They Only Call Me On My Birthday
I’m 45 and my parents are in their 80’s. We are mostly estranged, them more than me. There was a series of conversations. Things were said. Decisions were questioned. Faith in each other was lost.
I wanted to get away from them, to run as far away from them as I could. I live on the other side of the country now, and this is the only place that has ever felt like home to me.
I imagine my mom taking care of my dad as she shuffles along with her back hunched over, a string of her curly dyed black hair falling out of its bun. My dad, with a useless arm from a broken shoulder, a cane to help with an almost useless leg, and a mind that can’t communicate clearly. He does the best he can to help himself.
I imagine it’s never enough.
I email every month. I know they get them. They never respond. I call a few times a year. We only talk about the weather and the garden. They only call me on my birthday.
I don’t know what I’m looking for. Respect? Absolution?

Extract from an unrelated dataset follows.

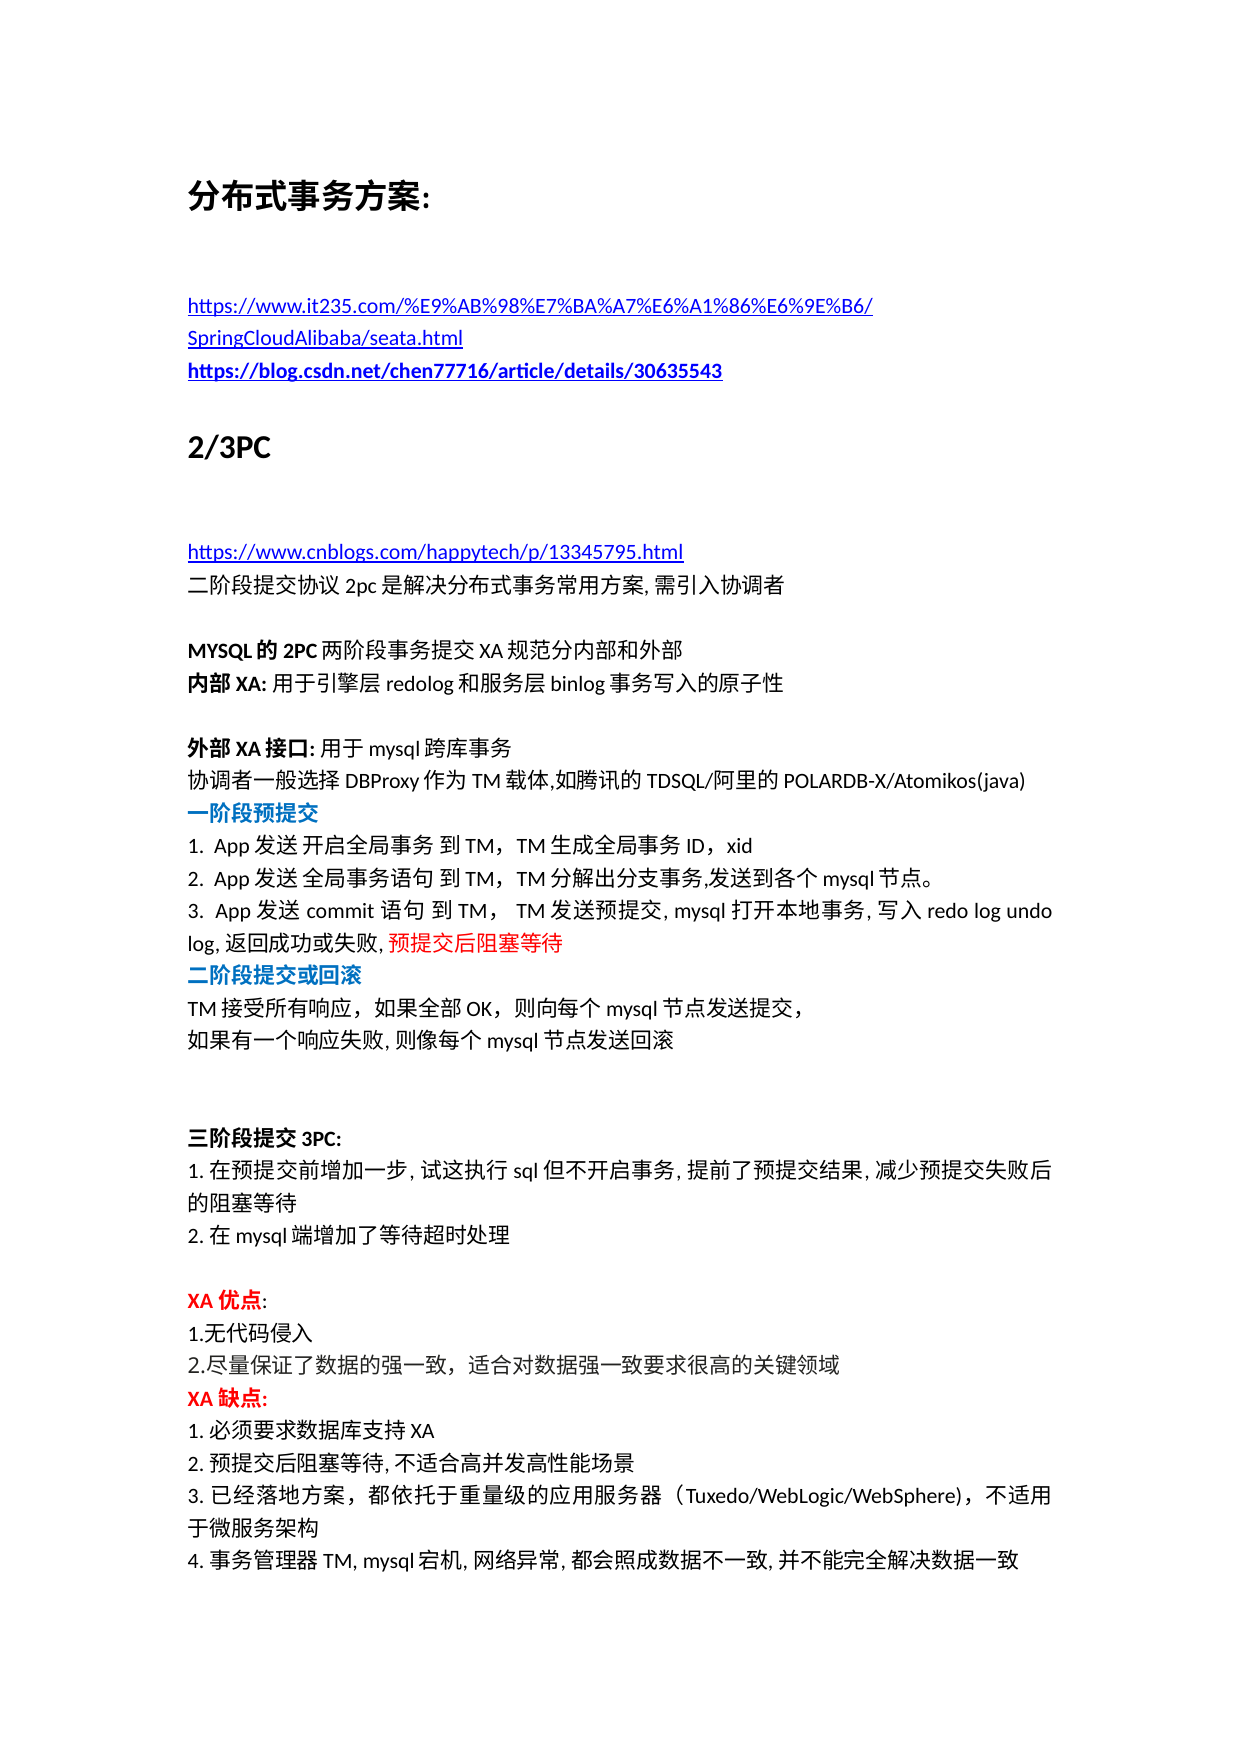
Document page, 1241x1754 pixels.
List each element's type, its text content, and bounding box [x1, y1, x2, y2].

For them to be proud of me?
I know from the top of my spine to the bottom, none of that will ever happen. I keep trying even as the hill gets harder to climb. I watch it get higher. Slippery, muddy pathways, thorny bushes, and large stony boulders dot its surface and spread. I fear I will never get to the top.
Still, I worry and I try to remember them, wonder if they are okay. Are they laying on the floor without anyone to help? I try to forget, distract myself, knowing that from more than 2,600 miles away, there is little I can do to help.
Even if I could, they wouldn’t let me.
I know one day they will be gone, one at a time or together. Probably sooner than later. I wonder how it will feel. Will my guilt resolve? Will my anger go away? Will I have done enough? Will anyone be able to convince me that I have?
I will always wonder what I could have done differently under the hand of judgment and scorn, ridicule and disgust.